====== TRECHO FORNECIDO

O conflito começa logo após a cerimônia matrimonial. O marido de Kwei-Lan rompe de cara toda a sua expectativa quanto à união conjugal. Propõe, por exemplo, que ambos durmam em quartos separados. Justifica sua proposta argumentando que o casamento havia sido arranjado pelas famílias, e não motivado pelo amor. Assim,  não consuma, como manda a tradição, a união conjugal, com a atônita esposa. Kwei-Lan, portanto, permanece virgem, e assim ficará enquanto não sentir amor genuíno pelo marido. Com a convivência, vai, aos poucos, assimilando as idéias e costumes do esposo e gostando deles (e dele), não mais por obrigação, mas por livre escolha.

Revelador é este monólogo de Kwei-Lan, habilmente urdido por Pearl Buck, que demonstra o profundo conhecimento da autora da cultura chinesa: “Vejo-me na festa do Dragão. Para esta circunstância, vestiram-me de seda vermelha e rosa, bordada com flores de ameixeira. Ardo em impaciência esperando a noite e a chegada de meu irmão que conduzir-me-á à beira do rio para ver passar a barca do Dragão”. E prossegue: “Vejo a trêmula lanterna de lótus que minha velha ama me presenteou no dia da festa das Lanternas.A ama ri-se de minha expressão quando, uma vez chegada a noite, acendo o pavio da bruxuleante vela”.

============

§ **PROBLEMA BREVE 1**: Transcreva da listagem, sem alterar nada, a parte que começa na linha que contém "Valsgård | 1,100" e termina na linha que contém "Hugh McCreadie | Goals: 6 -> 8", incluindo as duas. Deixe as imagens fora da resposta.

====== DADOS EXIBIDOS

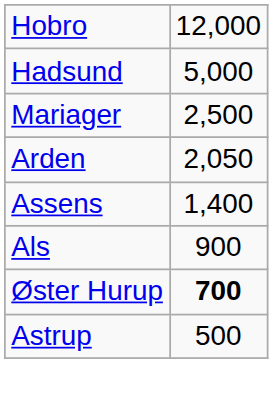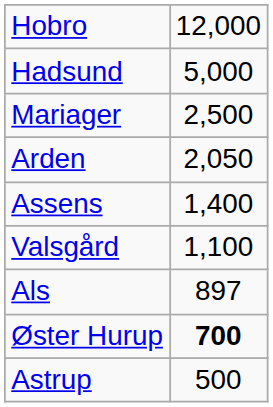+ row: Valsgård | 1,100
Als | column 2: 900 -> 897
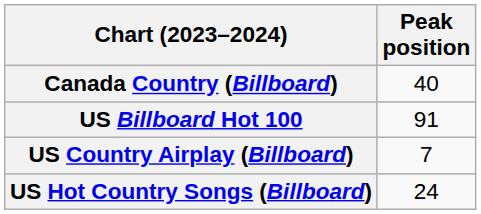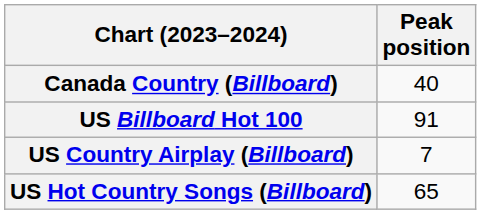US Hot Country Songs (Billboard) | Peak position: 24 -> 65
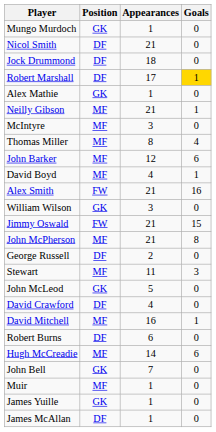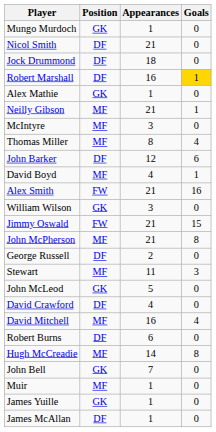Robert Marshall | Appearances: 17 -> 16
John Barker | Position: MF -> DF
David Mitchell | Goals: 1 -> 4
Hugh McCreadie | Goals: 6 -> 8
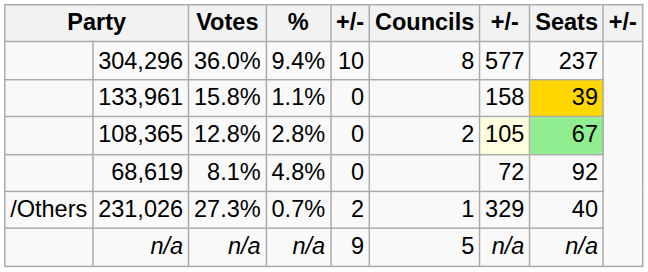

============
====== DADOS EXIBIDOS

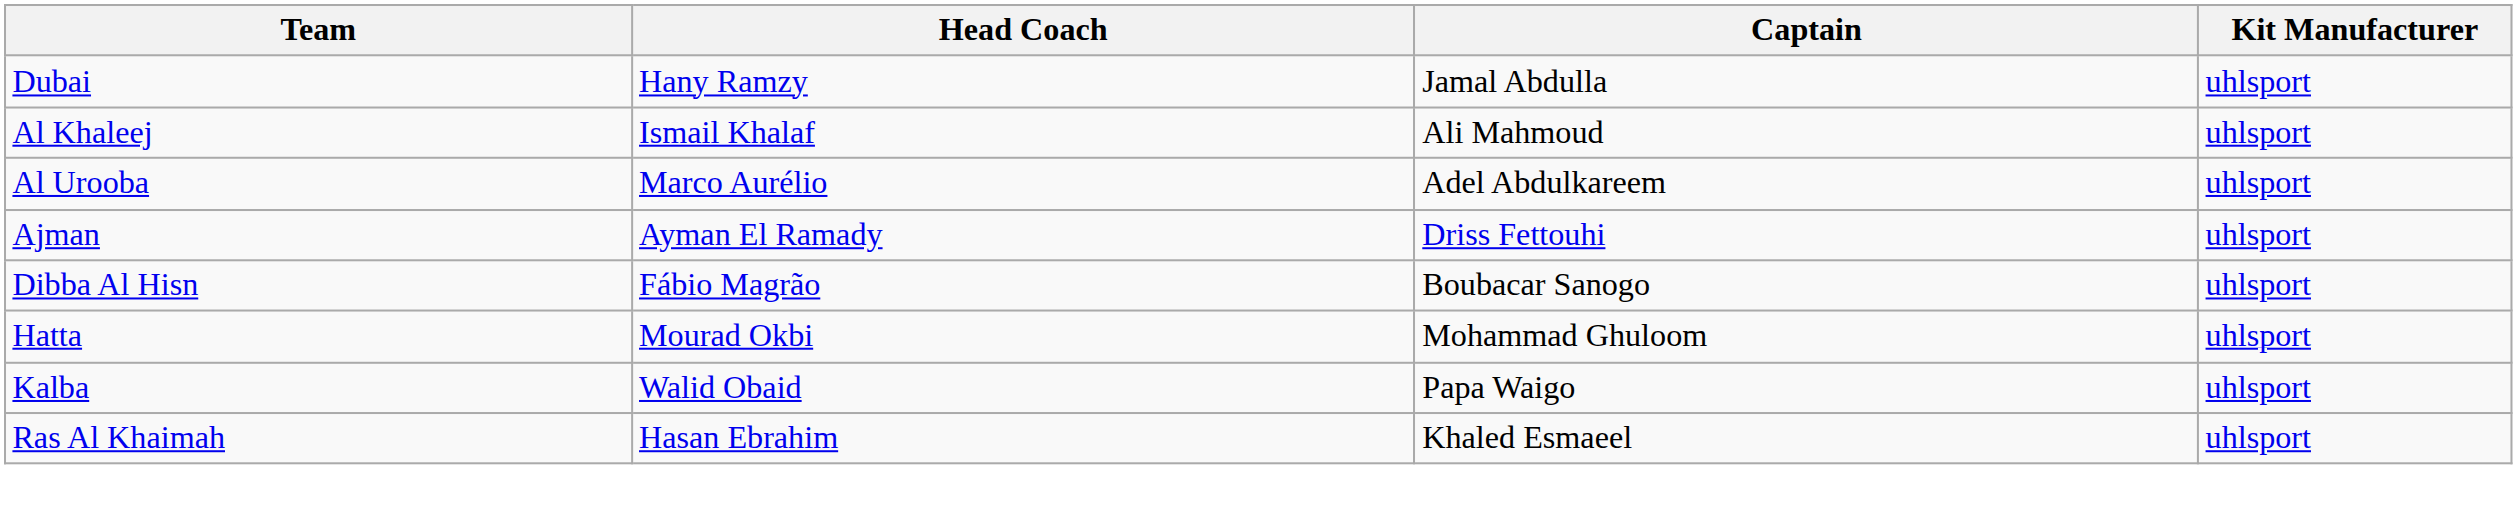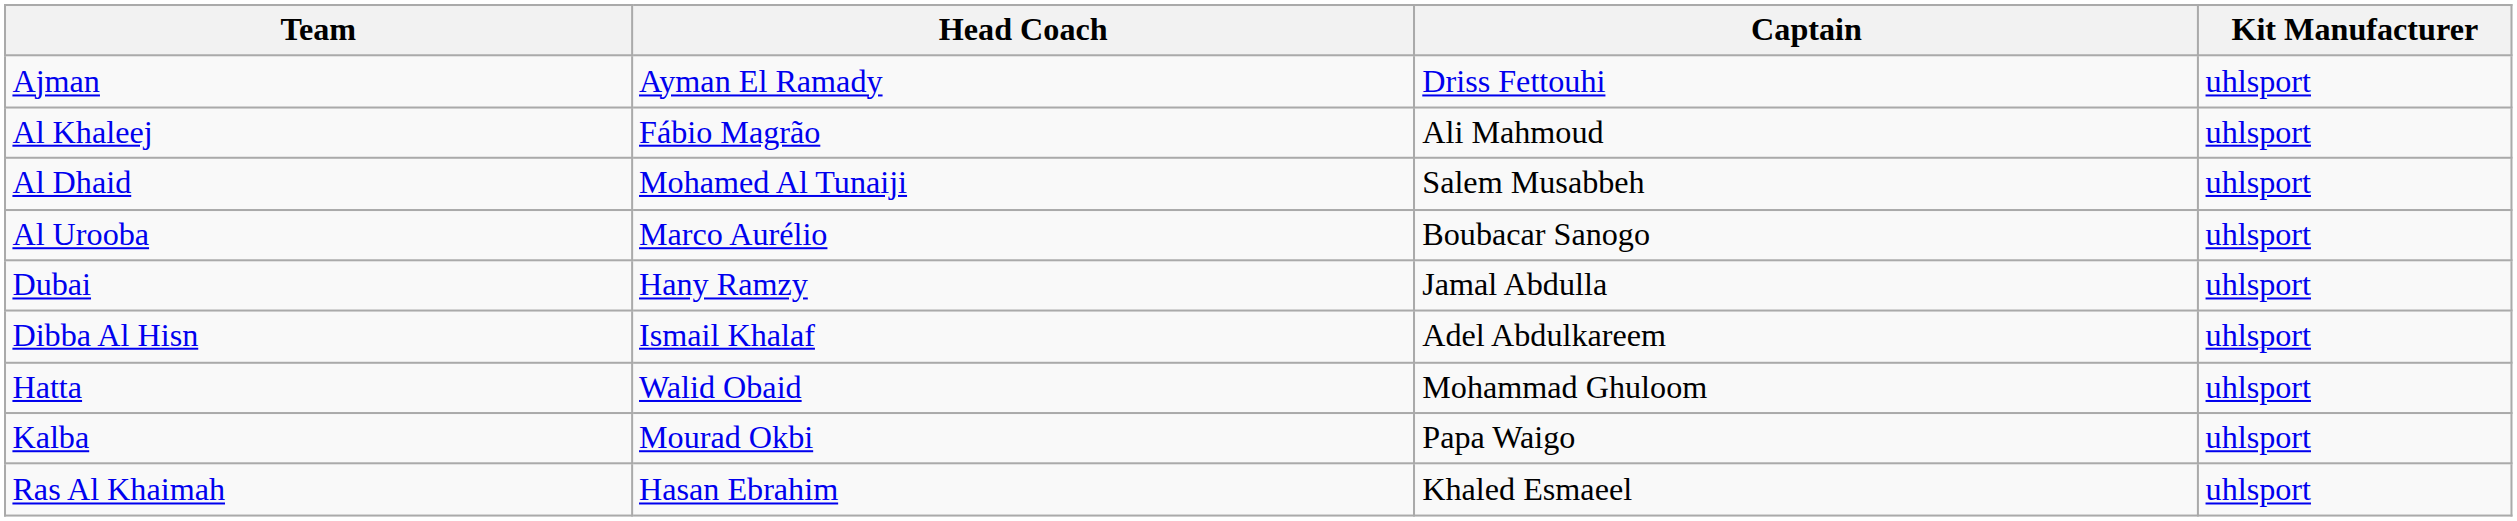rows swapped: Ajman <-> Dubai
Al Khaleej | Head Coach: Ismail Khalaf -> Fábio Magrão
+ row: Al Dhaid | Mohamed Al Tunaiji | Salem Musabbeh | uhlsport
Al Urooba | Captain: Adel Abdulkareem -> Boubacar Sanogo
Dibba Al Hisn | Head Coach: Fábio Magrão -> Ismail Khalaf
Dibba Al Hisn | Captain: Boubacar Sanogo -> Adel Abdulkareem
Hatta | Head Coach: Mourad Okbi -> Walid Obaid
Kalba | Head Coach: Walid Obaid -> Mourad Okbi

============
====== DADOS EXIBIDOS

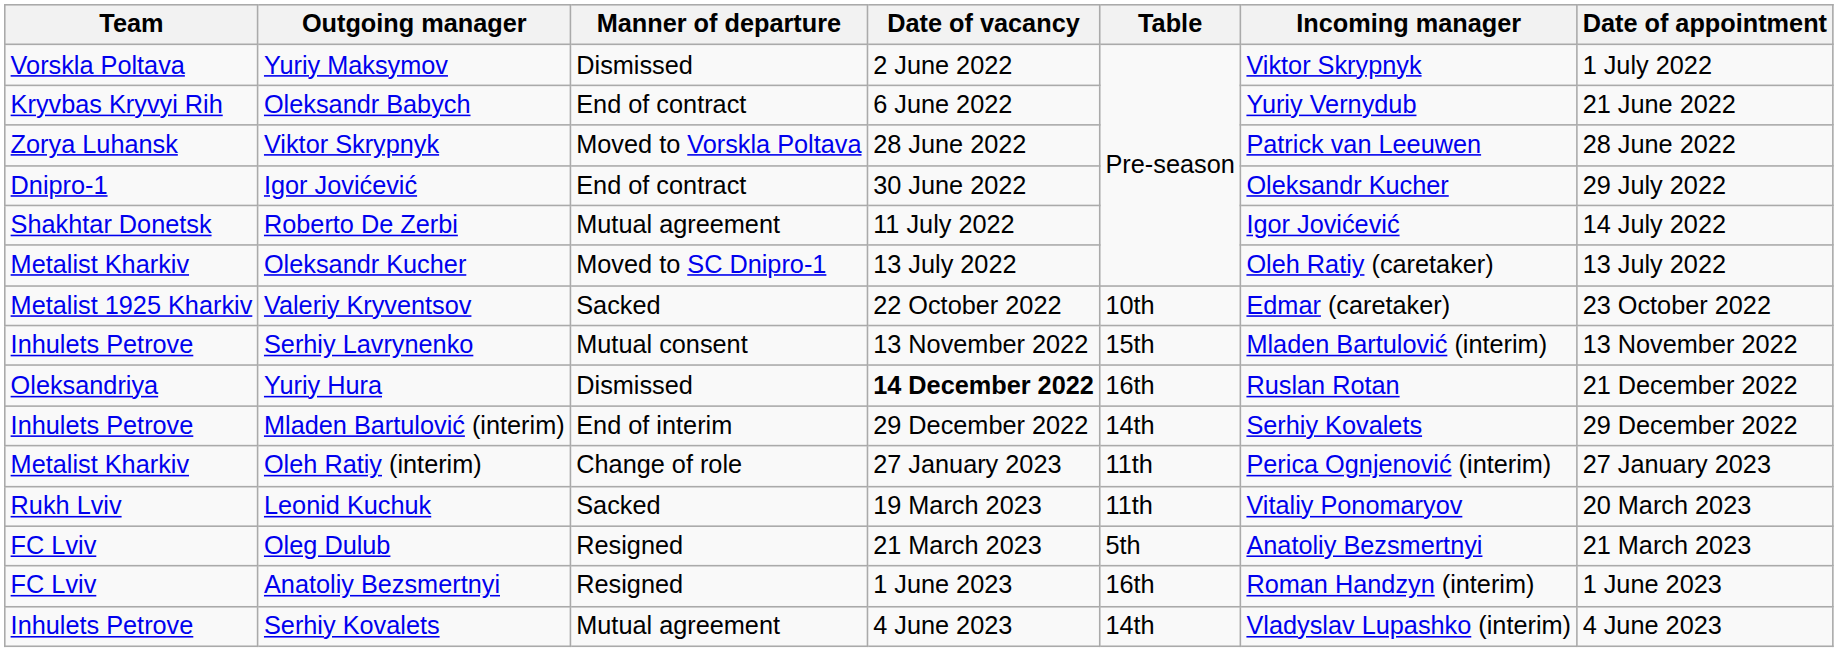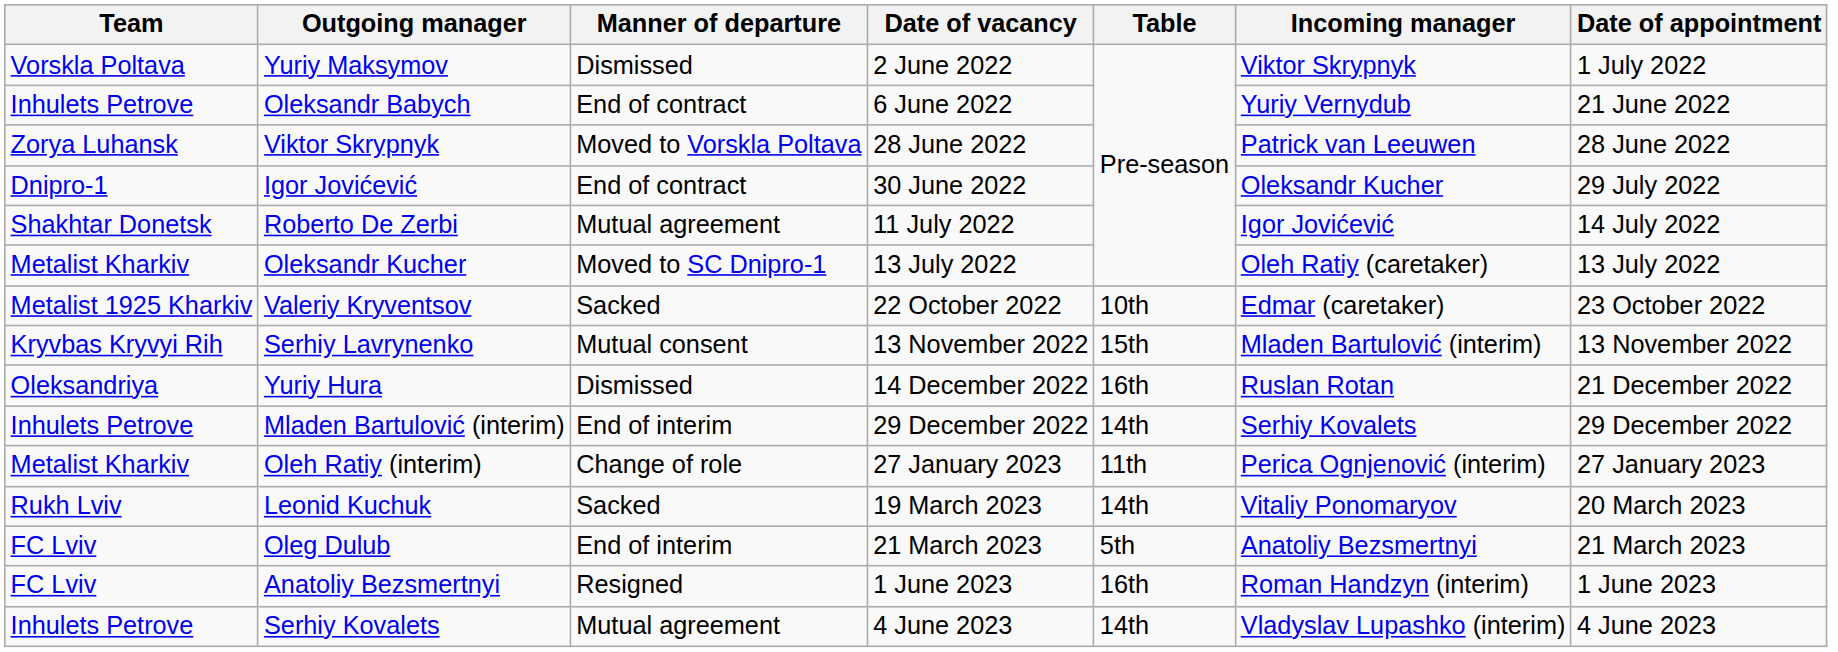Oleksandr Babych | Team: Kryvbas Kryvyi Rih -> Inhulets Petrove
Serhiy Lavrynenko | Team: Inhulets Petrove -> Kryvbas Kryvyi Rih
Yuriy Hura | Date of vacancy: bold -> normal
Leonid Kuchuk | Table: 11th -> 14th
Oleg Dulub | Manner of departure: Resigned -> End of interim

============

§ **PROBLEMA BREVE 2**: No trecho sobre Kwei-Lan, com que argumento o marido justifica a proposta de dormirem em quartos separados?

§ **RESPOSTA CORRETA 1**:
+ row: Valsgård | 1,100
Als | column 2: 900 -> 897
US Hot Country Songs (Billboard) | Peak position: 24 -> 65
Robert Marshall | Appearances: 17 -> 16
John Barker | Position: MF -> DF
David Mitchell | Goals: 1 -> 4
Hugh McCreadie | Goals: 6 -> 8

§ **RESPOSTA CORRETA 2**: Ele argumenta que o casamento havia sido arranjado pelas famílias, e não motivado pelo amor.